§ YOUR OBJECTIVE:
Please pick out each line of the data below that contains the string "True". Uppercase and lowercase count as different letters.

=== DATA EXTRACTS ===

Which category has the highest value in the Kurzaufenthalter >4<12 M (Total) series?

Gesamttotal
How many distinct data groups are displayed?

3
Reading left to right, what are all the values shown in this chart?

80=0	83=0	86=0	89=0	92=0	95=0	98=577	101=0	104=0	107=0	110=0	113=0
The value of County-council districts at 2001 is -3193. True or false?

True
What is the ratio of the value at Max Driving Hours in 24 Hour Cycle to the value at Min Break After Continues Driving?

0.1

===

§ RESPONSE TO THE TASK:
The value of County-council districts at 2001 is -3193. True or false?
True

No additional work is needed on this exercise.